Today, more than 4 million industrial robots operate globally within factories, but we’ve yet to make progress with robotic hands or manipulators to grasp objects. A two or three-year-old child can still manipulate a bottle and cap better than most robots. And giving a robot a glass, followed by an egg, will still most likely end with yolk on the floor. Google DeepMind is one group tackling dextrous manipulation with AI through its DemoStart solution. Specifically, it uses reinforcement learning methods that provide the AI agents powering a robot with simulated demonstrations to help the robot gain a sense of its hand, finger joints, and fingertip capabilities.

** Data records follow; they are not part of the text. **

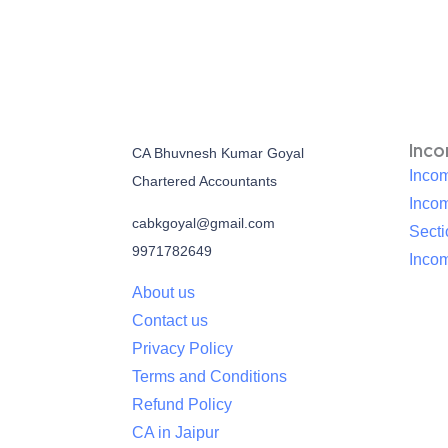
Inc
CA Bhuvnesh Kumar Goyal
Incom
Chartered Accountants
Inco
cabkgoyal@gmail.com
Sect
9971782649
Incom
About us
Contact us
Privacy Policy
Terms and Conditions
Refund Policy
CA in Jaipur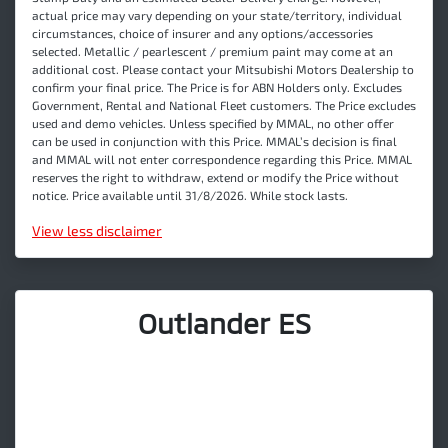
actual price may vary depending on your state/territory, individual
circumstances, choice of insurer and any options/accessories
selected. Metallic / pearlescent / premium paint may come at an
additional cost. Please contact your Mitsubishi Motors Dealership to
confirm your final price. The Price is for ABN Holders only. Excludes
Government, Rental and National Fleet customers. The Price excludes
used and demo vehicles. Unless specified by MMAL, no other offer
can be used in conjunction with this Price. MMAL’s decision is final
and MMAL will not enter correspondence regarding this Price. MMAL
reserves the right to withdraw, extend or modify the Price without
notice. Price available until 31/8/2026. While stock lasts.
View
less disclaimer
Outlander ES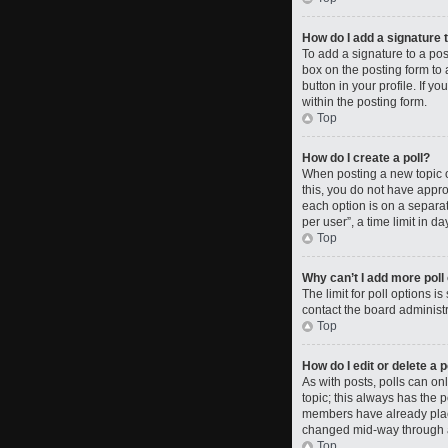
How do I add a signature 
To add a signature to a po
box on the posting form to 
button in your profile. If 
within the posting form.
Top
How do I create a poll?
When posting a new topic or 
this, you do not have approp
each option is on a separat
per user”, a time limit in da
Top
Why can’t I add more poll
The limit for poll options i
contact the board administr
Top
How do I edit or delete a p
As with posts, polls can only
topic; this always has the p
members have already placed
changed mid-way through a
Top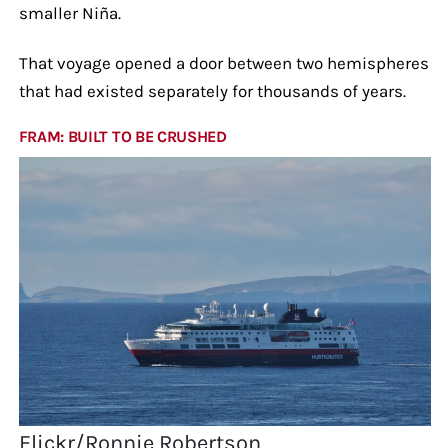
smaller Niña.
That voyage opened a door between two hemispheres
that had existed separately for thousands of years.
FRAM: BUILT TO BE CRUSHED
Flickr/Ronnie Robertson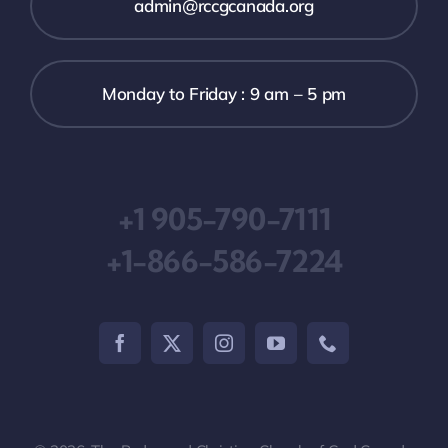
admin@rccgcanada.org
Monday to Friday : 9 am – 5 pm
+1 905-790-7111
+1-866-586-7224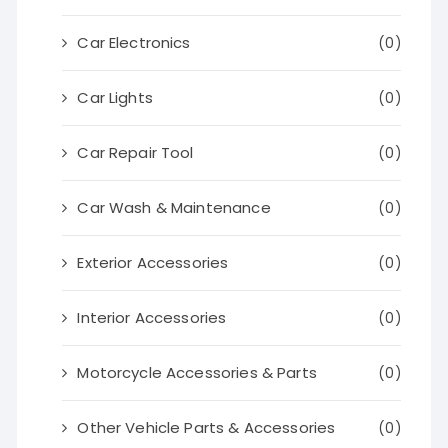
Car Electronics
(0)
Car Lights
(0)
Car Repair Tool
(0)
Car Wash & Maintenance
(0)
Exterior Accessories
(0)
Interior Accessories
(0)
Motorcycle Accessories & Parts
(0)
Other Vehicle Parts & Accessories
(0)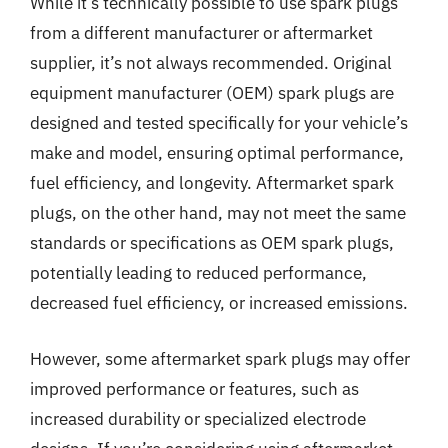
While it’s technically possible to use spark plugs
from a different manufacturer or aftermarket
supplier, it’s not always recommended. Original
equipment manufacturer (OEM) spark plugs are
designed and tested specifically for your vehicle’s
make and model, ensuring optimal performance,
fuel efficiency, and longevity. Aftermarket spark
plugs, on the other hand, may not meet the same
standards or specifications as OEM spark plugs,
potentially leading to reduced performance,
decreased fuel efficiency, or increased emissions.
However, some aftermarket spark plugs may offer
improved performance or features, such as
increased durability or specialized electrode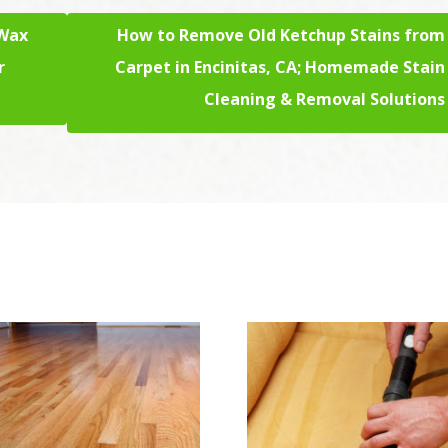
 Wax
How to Remove Old Ketchup Stains from
r
Carpet in Encinitas, CA; Homemade Stain
Cleaning & Removal Solutions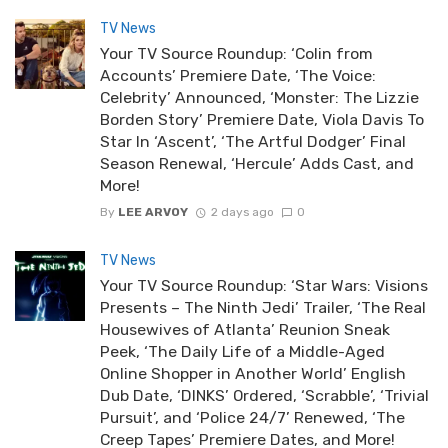
TV News
Your TV Source Roundup: ‘Colin from
Accounts’ Premiere Date, ‘The Voice:
Celebrity’ Announced, ‘Monster: The Lizzie
Borden Story’ Premiere Date, Viola Davis To
Star In ‘Ascent’, ‘The Artful Dodger’ Final
Season Renewal, ‘Hercule’ Adds Cast, and
More!
By
LEE ARVOY
2 days ago
0
TV News
Your TV Source Roundup: ‘Star Wars: Visions
Presents – The Ninth Jedi’ Trailer, ‘The Real
Housewives of Atlanta’ Reunion Sneak
Peek, ‘The Daily Life of a Middle-Aged
Online Shopper in Another World’ English
Dub Date, ‘DINKS’ Ordered, ‘Scrabble’, ‘Trivial
Pursuit’, and ‘Police 24/7’ Renewed, ‘The
Creep Tapes’ Premiere Dates, and More!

As this type of AI usage helps us solve these long unsolvable robotics problems, it’s finally making it possible to unlock the true promise that robotics has held since the 1970s: providing machines that can do all the things a human can do, and potentially even more. With AI-powered, humanlike capabilities, robots will finally be able to seamlessly work alongside human coworkers to expand our capabilities, while vastly improving productivity in the process.